Peel maintained a sense of humour and proportion through all this, while continuing to champion both the big names and the dozens of wannabes and one-offs. By the summer of 1978, The Fall start making their first appearances on his show. Darkness, fear and the wearing of literary influences starts to loom on the horizon.  And then in the middle of all that, like a burst of sunshine in a monsoon of spit, The Undertones spring into his life.  They’re full of swagger despite the fragility of Sharkey’s vocals, their sound is muscular and they sing about something as innocent as desiring a girl.  The urgency to shag her wrapped up in sentiments which wouldn’t have been out of place 30 years earlier, “I wanna hold her, wanna hold her tight/Get teenage kicks right through the night”.  There’s no angst, anger, venom, mockery or disappointment here.  Only love, lust, joy - a zest for life’s possibilities as represented by a fanciable girl - and it sounds like a classic for the ages from the moment it begins.  In the words of Eamonn McCann, “This is a band that sounded beautiful coming from an ugly place....While many people may see their music as being something soft and mainstream, it was far from soft and mainstream in the Bogside in 1977/78.”

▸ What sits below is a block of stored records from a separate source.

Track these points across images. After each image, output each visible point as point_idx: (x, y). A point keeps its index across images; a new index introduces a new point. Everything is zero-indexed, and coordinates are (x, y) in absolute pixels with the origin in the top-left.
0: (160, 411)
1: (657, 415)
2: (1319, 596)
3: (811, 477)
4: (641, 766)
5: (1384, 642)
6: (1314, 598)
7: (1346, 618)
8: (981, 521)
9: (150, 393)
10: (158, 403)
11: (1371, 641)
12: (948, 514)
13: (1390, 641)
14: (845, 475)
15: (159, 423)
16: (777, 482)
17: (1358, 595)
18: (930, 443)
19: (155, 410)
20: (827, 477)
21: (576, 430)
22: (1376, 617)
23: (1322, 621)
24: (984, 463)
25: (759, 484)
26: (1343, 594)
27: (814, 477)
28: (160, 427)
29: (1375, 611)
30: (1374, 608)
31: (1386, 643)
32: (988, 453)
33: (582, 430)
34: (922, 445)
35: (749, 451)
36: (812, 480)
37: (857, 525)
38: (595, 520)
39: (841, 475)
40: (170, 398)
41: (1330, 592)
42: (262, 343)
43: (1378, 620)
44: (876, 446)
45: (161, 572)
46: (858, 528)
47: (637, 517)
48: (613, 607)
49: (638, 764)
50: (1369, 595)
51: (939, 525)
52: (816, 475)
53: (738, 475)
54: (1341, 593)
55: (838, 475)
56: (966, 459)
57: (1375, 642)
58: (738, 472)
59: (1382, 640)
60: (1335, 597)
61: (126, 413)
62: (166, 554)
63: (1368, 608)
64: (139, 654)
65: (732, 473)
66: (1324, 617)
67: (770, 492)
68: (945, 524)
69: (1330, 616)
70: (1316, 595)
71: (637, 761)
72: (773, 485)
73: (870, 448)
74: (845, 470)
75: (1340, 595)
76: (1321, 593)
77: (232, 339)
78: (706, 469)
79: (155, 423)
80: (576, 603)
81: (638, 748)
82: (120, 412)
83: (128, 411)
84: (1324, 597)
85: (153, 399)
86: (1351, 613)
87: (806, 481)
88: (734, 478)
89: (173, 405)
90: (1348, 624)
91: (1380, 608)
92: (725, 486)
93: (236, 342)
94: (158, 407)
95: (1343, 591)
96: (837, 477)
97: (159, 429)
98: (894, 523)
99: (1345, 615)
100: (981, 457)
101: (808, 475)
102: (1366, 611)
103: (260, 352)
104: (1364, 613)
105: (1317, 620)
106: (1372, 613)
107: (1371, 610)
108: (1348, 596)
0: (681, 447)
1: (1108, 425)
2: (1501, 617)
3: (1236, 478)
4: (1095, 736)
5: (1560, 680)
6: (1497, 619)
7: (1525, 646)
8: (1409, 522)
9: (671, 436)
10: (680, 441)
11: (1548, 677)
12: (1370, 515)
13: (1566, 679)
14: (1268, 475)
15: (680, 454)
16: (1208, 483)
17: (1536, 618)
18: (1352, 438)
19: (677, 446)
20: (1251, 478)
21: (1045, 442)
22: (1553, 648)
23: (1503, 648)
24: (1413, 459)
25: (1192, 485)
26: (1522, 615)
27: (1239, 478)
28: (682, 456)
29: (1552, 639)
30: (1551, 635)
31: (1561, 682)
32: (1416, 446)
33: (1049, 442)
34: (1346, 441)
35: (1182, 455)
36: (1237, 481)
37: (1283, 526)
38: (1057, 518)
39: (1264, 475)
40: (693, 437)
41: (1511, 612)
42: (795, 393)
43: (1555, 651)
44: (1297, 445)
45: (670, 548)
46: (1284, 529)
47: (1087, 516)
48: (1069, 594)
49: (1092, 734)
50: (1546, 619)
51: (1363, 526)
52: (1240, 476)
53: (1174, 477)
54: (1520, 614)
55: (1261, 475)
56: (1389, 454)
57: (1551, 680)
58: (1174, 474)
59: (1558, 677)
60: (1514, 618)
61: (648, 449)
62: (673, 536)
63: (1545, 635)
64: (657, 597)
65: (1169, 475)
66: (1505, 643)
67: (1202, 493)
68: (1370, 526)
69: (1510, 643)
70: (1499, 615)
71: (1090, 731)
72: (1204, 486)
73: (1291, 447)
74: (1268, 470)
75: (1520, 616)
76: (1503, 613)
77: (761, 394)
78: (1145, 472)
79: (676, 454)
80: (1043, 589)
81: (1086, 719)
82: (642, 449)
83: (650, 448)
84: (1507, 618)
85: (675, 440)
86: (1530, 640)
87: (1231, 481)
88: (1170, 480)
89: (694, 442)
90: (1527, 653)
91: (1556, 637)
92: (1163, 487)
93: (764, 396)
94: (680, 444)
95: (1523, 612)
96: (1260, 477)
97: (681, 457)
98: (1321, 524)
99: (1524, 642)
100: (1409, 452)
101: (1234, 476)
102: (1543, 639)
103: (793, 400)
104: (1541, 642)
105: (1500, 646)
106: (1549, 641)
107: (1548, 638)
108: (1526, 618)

 Not just the Great Punk Love Song, but a Great Love Song full stop.  For Peel, it acts as the catalyst for the Bearded Perpetual Teenager to remember that life isn’t all gobbing and cynicism, but also joy and excitement.  It was a lesson Peel took to heart and it sustained him for the rest of his life.

Given how synonymous the song became with him, Peel was quite sparing in the exposure he gave to Teenage Kicks as the years went by.  It’s easy to imagine him giving it a spin every 6 months, but as the John Peel wiki shows, it was only an occasional presence each year.  The Wiki is incomplete so take the five year gap between 1982 and 1987 with a pinch of salt.  In Peel’s later years, Teenage Kicks was mostly played on the radio either for professional anniversariesmilestone birthdays or live events such as sets at Glastonbury or Sonar.  Its presence on the 16/5/92 show was to act as the signal for listeners to call Peel in order to potentially win the chance to accompany him to the final of the 1992 European Football Championships in Sweden as one of the prizes in Radio 1’s 31 Days in May extravaganza.  As always when he had to handle something outside his usual remit on his own programme, poor John was a bag of nerves and stricken with guilt about those he hadn’t chosen to answer the prize-winning question, “Where were the last European Football Championships held in 1988?”  Martin Behan, a sales rep from Dorchester, played safe with modern history and answered West Germany.  This not only won him the ticket to accompany Peel to the final, but as part of the prize they would be able to attend the official pre-match reception.  This set Peel into a further round of worry as he didn’t have a suit, which he was sure the occasion would demand.  Not having a suit in his wardrobe had caused him to pass up a recent opportunity to go to the Sony Awards.  “I know it sounds a bit of an old hippy thing but I really don’t have one.  Maybe I’ll have to buy one.  Maybe, Radio 1 will buy me one and that’ll be even better.  Martin will have a suit because he’s a sales rep.”